Redemptive Purposes


Often when there is an accident on the highway, the traffic slows because people are craning their necks trying to see the gory details, wanting to know what happened. In today’s passage, the disciples are rubbernecking at a blind beggar. And, assuming a common Jewish teaching that suffering was a result of sin, they questioned Jesus for the details. What must he have done? Or maybe it was his parents’ sin that caused his disability? In what must have been a surprising answer, Jesus pulls their focus away from the beggar, off of past causes, and shifts it to God’s future purposes.

  • How do you view hardship in your life? Do you dwell on the cause and the “why”?


9 As he passed by, he saw a man blind from birth. And his disciples asked him, “Rabbi, who sinned, this man or his parents, that he was born blind?” 3 Jesus answered, “It was not that this man sinned, or his parents, but that the works of God might be displayed in him. We must work the works of him who sent me while it is day; night is coming, when no one can work. 5 As long as I am in the world, I am the light of the world.” Having said these things, he spit on the ground and made mud with the saliva. Then he anointed the man’s eyes with the mud 7 and said to him, “Go, wash in the pool of Siloam” (which means Sent). So he went and washed and came back seeing.

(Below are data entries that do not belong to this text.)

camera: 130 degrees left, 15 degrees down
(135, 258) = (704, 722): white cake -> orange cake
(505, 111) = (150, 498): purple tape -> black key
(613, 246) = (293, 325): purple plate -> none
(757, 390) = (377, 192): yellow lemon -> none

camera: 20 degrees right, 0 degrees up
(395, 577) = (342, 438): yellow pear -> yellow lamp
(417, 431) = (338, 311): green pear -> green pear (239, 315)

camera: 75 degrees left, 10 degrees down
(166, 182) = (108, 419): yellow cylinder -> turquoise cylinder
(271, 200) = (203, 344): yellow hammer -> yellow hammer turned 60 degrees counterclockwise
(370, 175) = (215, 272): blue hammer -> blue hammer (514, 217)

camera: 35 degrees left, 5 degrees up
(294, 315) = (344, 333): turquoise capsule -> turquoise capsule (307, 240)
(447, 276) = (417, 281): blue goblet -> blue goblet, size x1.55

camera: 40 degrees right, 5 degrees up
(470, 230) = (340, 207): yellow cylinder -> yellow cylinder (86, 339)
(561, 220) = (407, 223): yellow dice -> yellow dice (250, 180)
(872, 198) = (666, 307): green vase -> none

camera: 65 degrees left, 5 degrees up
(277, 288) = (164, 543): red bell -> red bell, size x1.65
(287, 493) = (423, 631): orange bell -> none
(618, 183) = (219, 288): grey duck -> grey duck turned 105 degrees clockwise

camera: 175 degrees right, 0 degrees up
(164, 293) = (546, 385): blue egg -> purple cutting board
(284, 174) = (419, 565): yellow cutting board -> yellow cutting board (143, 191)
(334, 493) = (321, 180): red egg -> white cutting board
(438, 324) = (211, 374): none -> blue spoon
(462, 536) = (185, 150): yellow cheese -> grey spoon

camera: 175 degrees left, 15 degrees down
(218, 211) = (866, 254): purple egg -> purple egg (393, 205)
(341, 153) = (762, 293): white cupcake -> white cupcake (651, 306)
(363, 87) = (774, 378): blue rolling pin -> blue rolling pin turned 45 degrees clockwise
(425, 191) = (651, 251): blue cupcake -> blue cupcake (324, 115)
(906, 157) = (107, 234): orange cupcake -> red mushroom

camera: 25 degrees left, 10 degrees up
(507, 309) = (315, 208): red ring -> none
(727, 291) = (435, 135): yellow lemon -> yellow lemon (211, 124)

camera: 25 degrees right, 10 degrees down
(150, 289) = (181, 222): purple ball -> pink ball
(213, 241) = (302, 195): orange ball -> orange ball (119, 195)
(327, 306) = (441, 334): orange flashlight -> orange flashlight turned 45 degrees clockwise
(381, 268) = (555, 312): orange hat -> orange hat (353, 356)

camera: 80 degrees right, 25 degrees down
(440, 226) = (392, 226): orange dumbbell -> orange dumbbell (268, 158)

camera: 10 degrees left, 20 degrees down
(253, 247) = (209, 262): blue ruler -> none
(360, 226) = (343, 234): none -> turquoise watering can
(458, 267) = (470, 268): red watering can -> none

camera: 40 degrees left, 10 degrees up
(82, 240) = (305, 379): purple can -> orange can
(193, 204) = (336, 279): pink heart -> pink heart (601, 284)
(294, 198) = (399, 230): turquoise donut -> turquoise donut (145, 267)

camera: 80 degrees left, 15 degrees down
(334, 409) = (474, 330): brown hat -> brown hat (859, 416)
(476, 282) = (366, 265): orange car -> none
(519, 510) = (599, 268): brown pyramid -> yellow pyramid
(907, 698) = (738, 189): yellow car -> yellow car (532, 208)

The neighbors and those who had seen him before as a beggar were saying, “Is this not the man who used to sit and beg?” Some said, “It is he.” Others said, “No, but he is like him.” He kept saying, “I am the man.” 10 So they said to him, “Then how were your eyes opened?” 11 He answered, “The man called Jesus made mud and anointed my eyes and said to me, ‘Go to Siloam and wash.’ So I went and washed and received my sight.” 12 They said to him, “Where is he?” He said, “I do not know.”

English Standard Version, copyright 2001 by Crossway Bibles. Used by permission. All rights reserved.


  1. What was wrong with the disciples’ question? How did Jesus redirect their question, and what was the profound perspective he revealed (vs. 3)?
  2. What did Jesus declare about himself (vs. 5)?
  3. In what way is verse 7 a glimpse of salvation?
  4. Describe the scene with the neighbors in your own words—what was happening?
  5. What situation in your life needs a shift in perspective? What difference would it make to stop dwelling on the “why” and, instead, focus on how God can be glorified through it?


Jesus wasn’t gawking; he truly saw the blind man, even though the man didn’t see him. This man’s physical blindness was a picture of the spiritual blindness of Israel. Though “the light of the world” had come among them, giving sight to the blind and healing the sick, they remained in darkness. This blindness was not because of sin, but to put the works of God on display. It was not for anyone to dwell on the why, but rather to look to how God would redeem the situation for good. And this mighty work and the man’s testimony caused his neighbors to investigate, to seek, and to consider Jesus.  

  • Pray that you would see life’s difficulties through God’s redemptive perspective and as an opportunity to bring him glory.